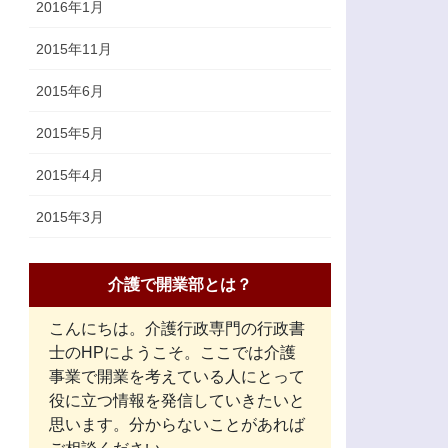
2016年1月
2015年11月
2015年6月
2015年5月
2015年4月
2015年3月
介護で開業部とは？
こんにちは。介護行政専門の行政書
士のHPにようこそ。ここでは介護
事業で開業を考えている人にとって
役に立つ情報を発信していきたいと
思います。分からないことがあれば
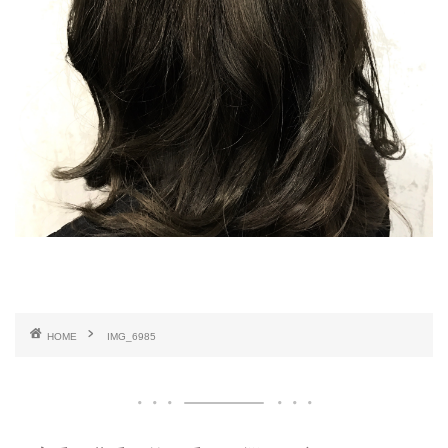
HOME
IMG_6985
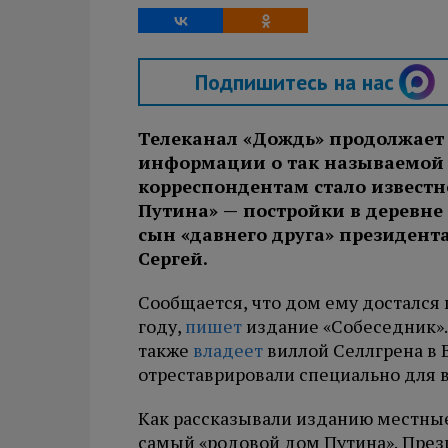
Подпишитесь на нас
Телеканал «Дождь» продолжает 
информации о так называемо
корреспондентам стало известн
Путина» — постройки в деревне
сын «давнего друга» президент
Сергей.
Сообщается, что дом ему достался п
году,
пишет
издание «Собеседник».
также
владеет
виллой Селлгрена в 
отреставрировали специально для 
Как рассказывали изданию местные 
самый «родовой дом Путина». Прези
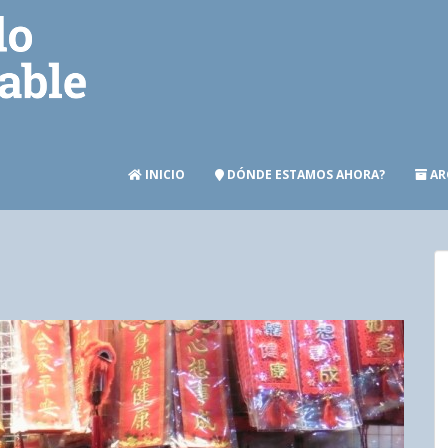
INICIO
DÓNDE ESTAMOS AHORA?
AR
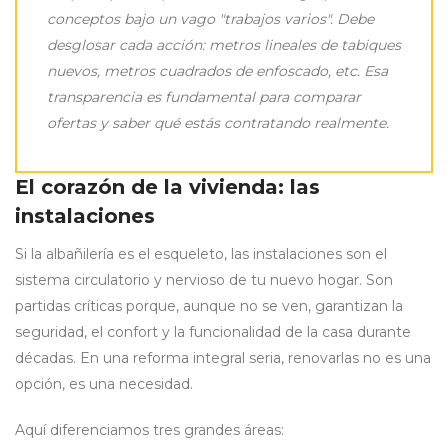
conceptos bajo un vago "trabajos varios". Debe
desglosar cada acción: metros lineales de tabiques
nuevos, metros cuadrados de enfoscado, etc. Esa
transparencia es fundamental para comparar
ofertas y saber qué estás contratando realmente.
El corazón de la vivienda: las
instalaciones
Si la albañilería es el esqueleto, las instalaciones son el
sistema circulatorio y nervioso de tu nuevo hogar. Son
partidas críticas porque, aunque no se ven, garantizan la
seguridad, el confort y la funcionalidad de la casa durante
décadas. En una reforma integral seria, renovarlas no es una
opción, es una necesidad.
Aquí diferenciamos tres grandes áreas:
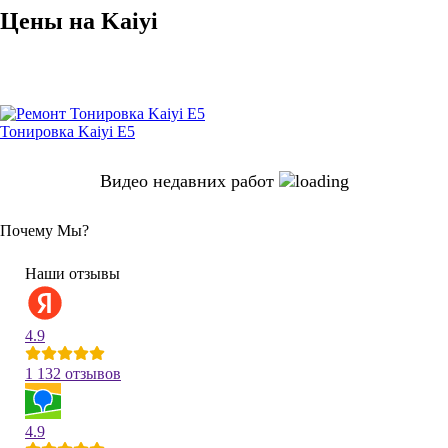
Цены на Kaiyi
Тонировка Kaiyi E5
Видео недавних работ
Почему Мы?
Наши отзывы
4.9
1 132 отзывов
4.9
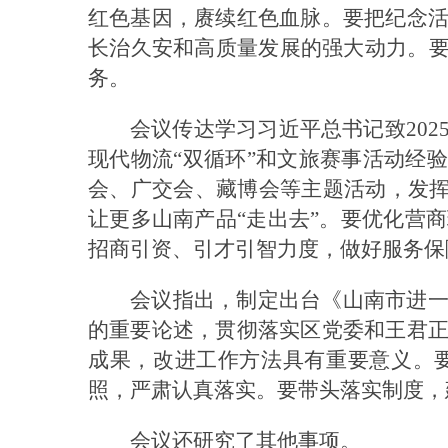
红色基因，赓续红色血脉。要把纪念
长治久安和高质量发展的强大动力。要
务。
会议传达学习习近平总书记致20
现代物流“双循环”和文旅赛事活动经
会、广交会、藏博会等主题活动，发挥
让更多山南产品“走出去”。要优化营
招商引资、引才引智力度，做好服务保
会议指出，制定出台《山南市进
的重要论述，贯彻落实区党委和王君
成果，改进工作方法具有重要意义。
照，严肃认真落实。要带头落实制度，
会议还研究了其他事项。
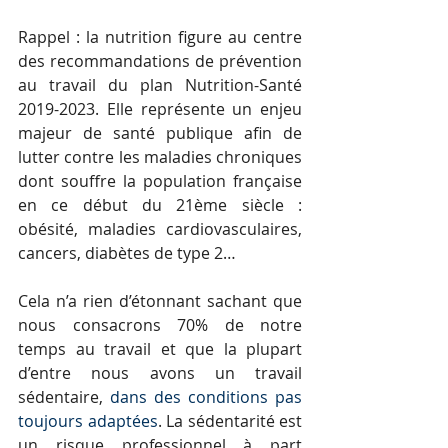
Rappel : la nutrition figure au centre 
des recommandations de prévention 
au travail du plan Nutrition-Santé 
2019-2023. Elle représente un enjeu 
majeur de santé publique afin de 
lutter contre les maladies chroniques 
dont souffre la population française 
en ce début du 21ème siècle : 
obésité, maladies cardiovasculaires, 
cancers, diabètes de type 2…
Cela n’a rien d’étonnant sachant que 
nous consacrons 70% de notre 
temps au travail et que la plupart 
d’entre nous avons un travail 
sédentaire, 
dans des conditions pas 
toujours adaptées
. La sédentarité est 
un risque professionnel à part 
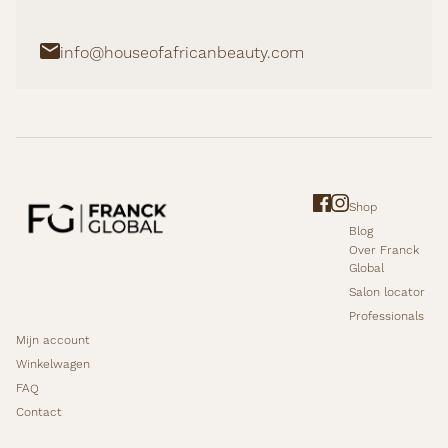
info@houseofafricanbeauty.com
Shop
Blog
Over Franck
Global
Salon locator
Professionals
Mijn account
Winkelwagen
FAQ
Contact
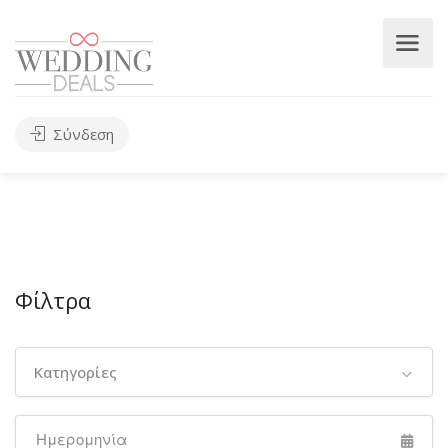
Σύνδεση
Φίλτρα
Κατηγορίες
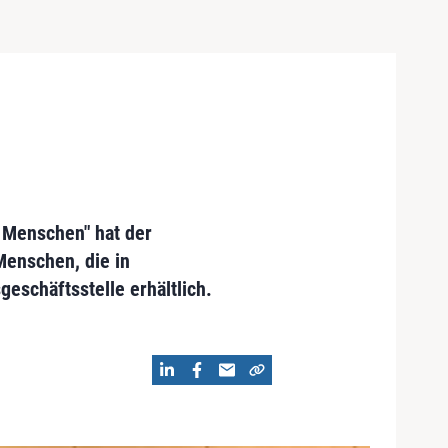
 Menschen" hat der
Menschen, die in
geschäftsstelle erhältlich.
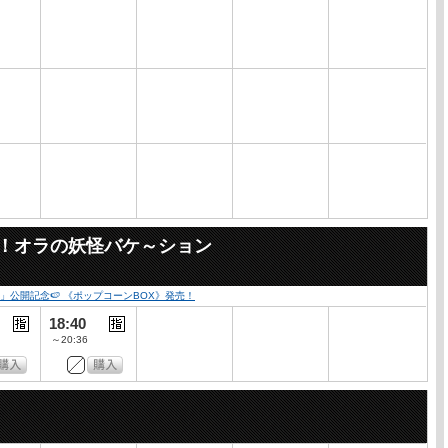
々！オラの妖怪バケ～ション
公開記念🍉 《ポップコーンBOX》発売！
18:40
～20:36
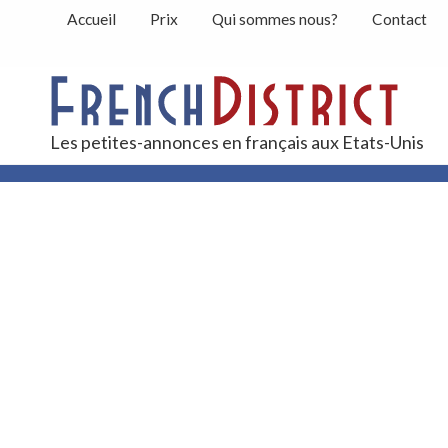
Accueil
Prix
Qui sommes nous?
Contact
Peti
Les petites-annonces en français aux Etats-Unis
Contact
········
Work item: When you restate the listing, keep every word as it is and drop the pictures.

Reply to the exercise:
2016年1月
2015年11月
2015年6月
2015年5月
2015年4月
2015年3月
介護で開業部とは？
こんにちは。介護行政専門の行政書
士のHPにようこそ。ここでは介護
事業で開業を考えている人にとって
役に立つ情報を発信していきたいと
思います。分からないことがあれば
HOME
IMG_6985
Подпишитесь на нас
Телеканал «Дождь» продолжает 
информации о так называемо
корреспондентам стало известн
Путина» — постройки в деревне
сын «давнего друга» президент
Сергей.
Сообщается, что дом ему достался п
году,
пишет
издание «Собеседник».
также
владеет
виллой Селлгрена в 
отреставрировали специально для 
Как рассказывали изданию местные 
самый «родовой дом Путина». Прези
INICIO
DÓNDE ESTAMOS AHORA?
AR
conceptos bajo un vago "trabajos varios". Debe
desglosar cada acción: metros lineales de tabiques
nuevos, metros cuadrados de enfoscado, etc. Esa
transparencia es fundamental para comparar
ofertas y saber qué estás contratando realmente.
El corazón de la vivienda: las
instalaciones
Si la albañilería es el esqueleto, las instalaciones son el
sistema circulatorio y nervioso de tu nuevo hogar. Son
partidas críticas porque, aunque no se ven, garantizan la
seguridad, el confort y la funcionalidad de la casa durante
décadas. En una reforma integral seria, renovarlas no es una
opción, es una necesidad.
Aquí diferenciamos tres grandes áreas:
Цены на Kaiyi
Тонировка Kaiyi E5
Видео недавних работ
Почему Мы?
Наши отзывы
4.9
1 132 отзывов
4.9
红色基因，赓续红色血脉。要把纪念
长治久安和高质量发展的强大动力。要
务。
会议传达学习习近平总书记致20
现代物流“双循环”和文旅赛事活动经
会、广交会、藏博会等主题活动，发挥
让更多山南产品“走出去”。要优化营
招商引资、引才引智力度，做好服务保
会议指出，制定出台《山南市进
的重要论述，贯彻落实区党委和王君
成果，改进工作方法具有重要意义。
照，严肃认真落实。要带头落实制度，
会议还研究了其他事项。
Rappel : la nutrition figure au centre 
des recommandations de prévention 
au travail du plan Nutrition-Santé 
2019-2023. Elle représente un enjeu 
majeur de santé publique afin de 
lutter contre les maladies chroniques 
dont souffre la population française 
en ce début du 21ème siècle : 
obésité, maladies cardiovasculaires, 
cancers, diabètes de type 2…
Cela n’a rien d’étonnant sachant que 
nous consacrons 70% de notre 
temps au travail et que la plupart 
d’entre nous avons un travail 
sédentaire, 
dans des conditions pas 
toujours adaptées
. La sédentarité est 
un risque professionnel à part 
info@houseofafricanbeauty.com
Shop
Blog
Over Franck
Global
Salon locator
Professionals
Mijn account
Winkelwagen
FAQ
Contact
Σύνδεση
Φίλτρα
Κατηγορίες
 Menschen" hat der
Menschen, die in
geschäftsstelle erhältlich.
々！オラの妖怪バケ～ション
公開記念🍉 《ポップコーンBOX》発売！
18:40
～20:36
Accueil
Prix
Qui sommes nous?
Contact
Peti
Les petites-annonces en français aux Etats-Unis
Contact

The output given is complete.